On the outskirts of Treviso is the Porta Fra’ Giocondo. The bridge was constructed under the direction of the Italian architect Fra Giovanni Giocondo during the 15th century as part of the strengthening of the city fortifications. The bridge has two semi circular brick bastions that support the rusticated stone bridge which crosses the carriageway beneath.
Along the city walls on Viale Burchiellati is the stone bridge called Il Ponte de Pria. Located where the Cagnan Grande, Cagnan di Mezzo and Buranelli Channel meet, the bridge is part of the defensive system added to the fortifications of the city during the 15th century.
The bridge was designed by the Italian architect Fra Giovanni Giocondo who made strategic use of the abundant waters in the locality.
In order to block the advance of incoming enemies, the locks could be used to flood the area around the city.

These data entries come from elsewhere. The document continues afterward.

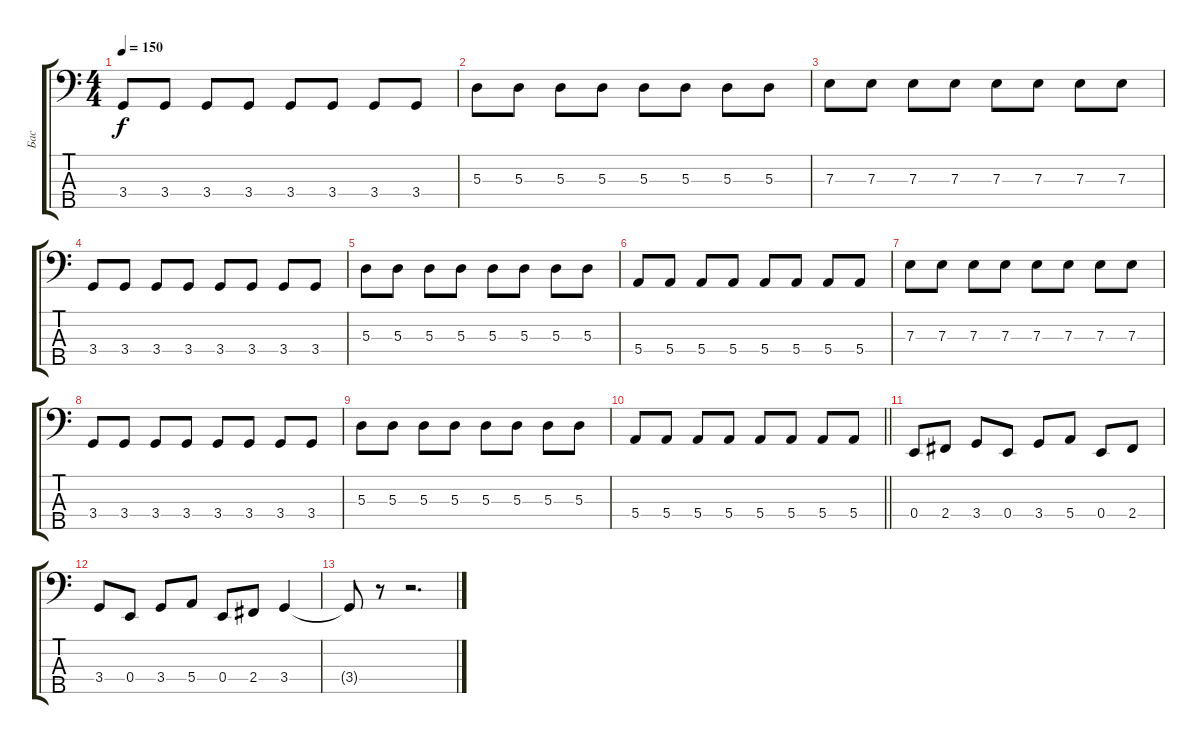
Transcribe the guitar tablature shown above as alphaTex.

\track ("Бас" "Бас") {instrument electricbassfinger}
\staff {score tabs}
\tuning (G2 D2 A1 E1 B0) {hide}
\ts (4 4)
\tempo 150
\clef f4
\ks c
3.4.8{dy f} 3.4.8 3.4.8 3.4.8 3.4.8 3.4.8 3.4.8 3.4.8 |
5.3.8 5.3.8 5.3.8 5.3.8 5.3.8 5.3.8 5.3.8 5.3.8 |
7.3.8 7.3.8 7.3.8 7.3.8 7.3.8 7.3.8 7.3.8 7.3.8 |
3.4.8 3.4.8 3.4.8 3.4.8 3.4.8 3.4.8 3.4.8 3.4.8 |
5.3.8 5.3.8 5.3.8 5.3.8 5.3.8 5.3.8 5.3.8 5.3.8 |
5.4.8 5.4.8 5.4.8 5.4.8 5.4.8 5.4.8 5.4.8 5.4.8 |
7.3.8 7.3.8 7.3.8 7.3.8 7.3.8 7.3.8 7.3.8 7.3.8 |
3.4.8 3.4.8 3.4.8 3.4.8 3.4.8 3.4.8 3.4.8 3.4.8 |
5.3.8 5.3.8 5.3.8 5.3.8 5.3.8 5.3.8 5.3.8 5.3.8 |
\barLineRight lightlight
5.4.8 5.4.8 5.4.8 5.4.8 5.4.8 5.4.8 5.4.8 5.4.8 |
0.4.8 2.4.8 3.4.8 0.4.8 3.4.8 5.4.8 0.4.8 2.4.8 |
3.4.8 0.4.8 3.4.8 5.4.8 0.4.8 2.4.8 3.4.4 |
3.4{t}.8 r.8 r.2{d}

Following the Venetian Wars and rule by the Carraresi, the city of Treviso was fortified in the late 14th century. A line of walls and ramparts were built to protect the city which were in part rebuilt the following century to guard against attack from the League of Cambrai.
The 15th century saw the addition of two gates to the city and widening of the city walls under the direction of the Italian architect Fra Giovanni Giocondo.
Construction of the fortifications ended in the early 16th century with the addition of a canal perimeter around the city.
The brick walls are decorated with Istria stone reliefs of shields and the winged Lion of St Mark – the symbol of Venetian rule.